Growing a Fashion Label…Learnings
Hello beautiful people!
It’s been a little while but I’m back!
So much has happened since my last post; finally got sample 1 of my collection completed! Huge Yeah!!!
It’s a dress – that’s all I’m saying at the moment :). I love it and I’ve had really good feedback from those who’ve seen it – so encouraging. Now we need to complete the collection and start some serious marketing and hopefully sales.
So you know this blog is about my journey from the idea to your wardrobe right? I’ll let you in on a couple of my learnings in the recent weeks.
Reality over dreams
Creating the sample creation can be quite a tedious process and that’s just sourcing the fabric and trimmings. I learnt the hard way with sample 1, found a fabric I loved for the design but then realised there wasnt enough of it for the sample; a blessing in disguise as the fabric couldn’t be sourced quickly enough for spontaneous orders. So whilst I’d oomed and arrhed at this particular fabric, there was no point going ahead with it knowing “Department Store S” on Bond street could require 100 pieces with a 6 week turn round and half of that time spent would be just waiting for fabric to arrive; that was a no-no! So it was off to source a similar fabric, asked for 300 mtrs within a week – if the fabric store is confident enough to get you that quantity, then you’re on the right path to finding a fabric you can be confident to use.

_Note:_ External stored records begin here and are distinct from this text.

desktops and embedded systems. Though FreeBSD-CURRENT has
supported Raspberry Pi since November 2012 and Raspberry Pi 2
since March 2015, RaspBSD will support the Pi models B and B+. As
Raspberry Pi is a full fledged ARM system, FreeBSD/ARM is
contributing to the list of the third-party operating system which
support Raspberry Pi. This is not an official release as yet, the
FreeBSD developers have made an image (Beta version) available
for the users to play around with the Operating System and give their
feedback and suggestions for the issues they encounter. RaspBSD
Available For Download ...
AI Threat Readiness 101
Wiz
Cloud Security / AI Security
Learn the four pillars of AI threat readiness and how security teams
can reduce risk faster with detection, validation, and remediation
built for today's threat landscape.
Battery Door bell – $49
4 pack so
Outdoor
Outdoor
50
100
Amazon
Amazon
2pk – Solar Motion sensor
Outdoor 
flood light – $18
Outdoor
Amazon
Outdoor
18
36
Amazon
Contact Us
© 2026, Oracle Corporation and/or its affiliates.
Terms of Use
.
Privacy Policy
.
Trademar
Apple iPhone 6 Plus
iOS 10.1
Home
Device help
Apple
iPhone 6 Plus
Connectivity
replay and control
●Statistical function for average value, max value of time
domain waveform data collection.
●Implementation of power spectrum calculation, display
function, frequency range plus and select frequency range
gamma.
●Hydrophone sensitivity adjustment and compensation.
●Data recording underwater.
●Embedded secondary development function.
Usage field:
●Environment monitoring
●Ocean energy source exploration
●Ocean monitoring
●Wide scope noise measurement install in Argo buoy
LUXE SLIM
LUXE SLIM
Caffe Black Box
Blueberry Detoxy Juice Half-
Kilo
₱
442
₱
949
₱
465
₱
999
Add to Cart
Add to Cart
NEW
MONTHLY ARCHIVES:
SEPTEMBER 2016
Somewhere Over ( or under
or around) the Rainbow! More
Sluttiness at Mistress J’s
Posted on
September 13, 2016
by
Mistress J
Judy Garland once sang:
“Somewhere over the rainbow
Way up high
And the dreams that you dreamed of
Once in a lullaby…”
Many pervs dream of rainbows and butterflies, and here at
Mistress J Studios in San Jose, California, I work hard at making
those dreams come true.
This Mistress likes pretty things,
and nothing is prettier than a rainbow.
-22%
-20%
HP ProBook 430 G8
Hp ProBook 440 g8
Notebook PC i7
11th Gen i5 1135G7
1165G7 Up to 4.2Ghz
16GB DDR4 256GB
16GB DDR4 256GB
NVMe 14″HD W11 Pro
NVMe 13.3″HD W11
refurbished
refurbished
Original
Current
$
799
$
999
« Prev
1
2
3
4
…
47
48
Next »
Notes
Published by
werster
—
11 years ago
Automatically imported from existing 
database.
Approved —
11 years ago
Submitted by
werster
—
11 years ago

And that my dear friends is what I did to find the fabric that made the cut for our sample 1. It is possible that I probably would have known this as part of a 3 year fashion design course but as we’re learning on the go, I take this as part of my lot :). Lesson learnt, so we move on!
Keep your Business Plan dynamic
In all my learnings whether in Marketing or as part of my degree, one thing I always heard was that the business plan is a moving document. I had not realised how true that statement was; I can definitely attest to it now.
I have a friend who’s launching her own business also and we serve as accountability partners to each other – the business we’re running now have developed compared to the ideas we started with. With more research comes more understanding of the product and the environment our businesses will operate in and it therefore makes absolute sense to be fluid enough to ensure that the business plan adjusts accordingly otherwise, our projects might never see the light of day or even last no longer than a season – no one wants that.
So any fashion entrepreneurs out there with similar experiences to mine or something I havent even mentioned that we could benefit from? Please share.
I’m off now and will come back before the end of the week with some fashion related (as opposed to business focused) post.
Be good and have a fruitful week ahead!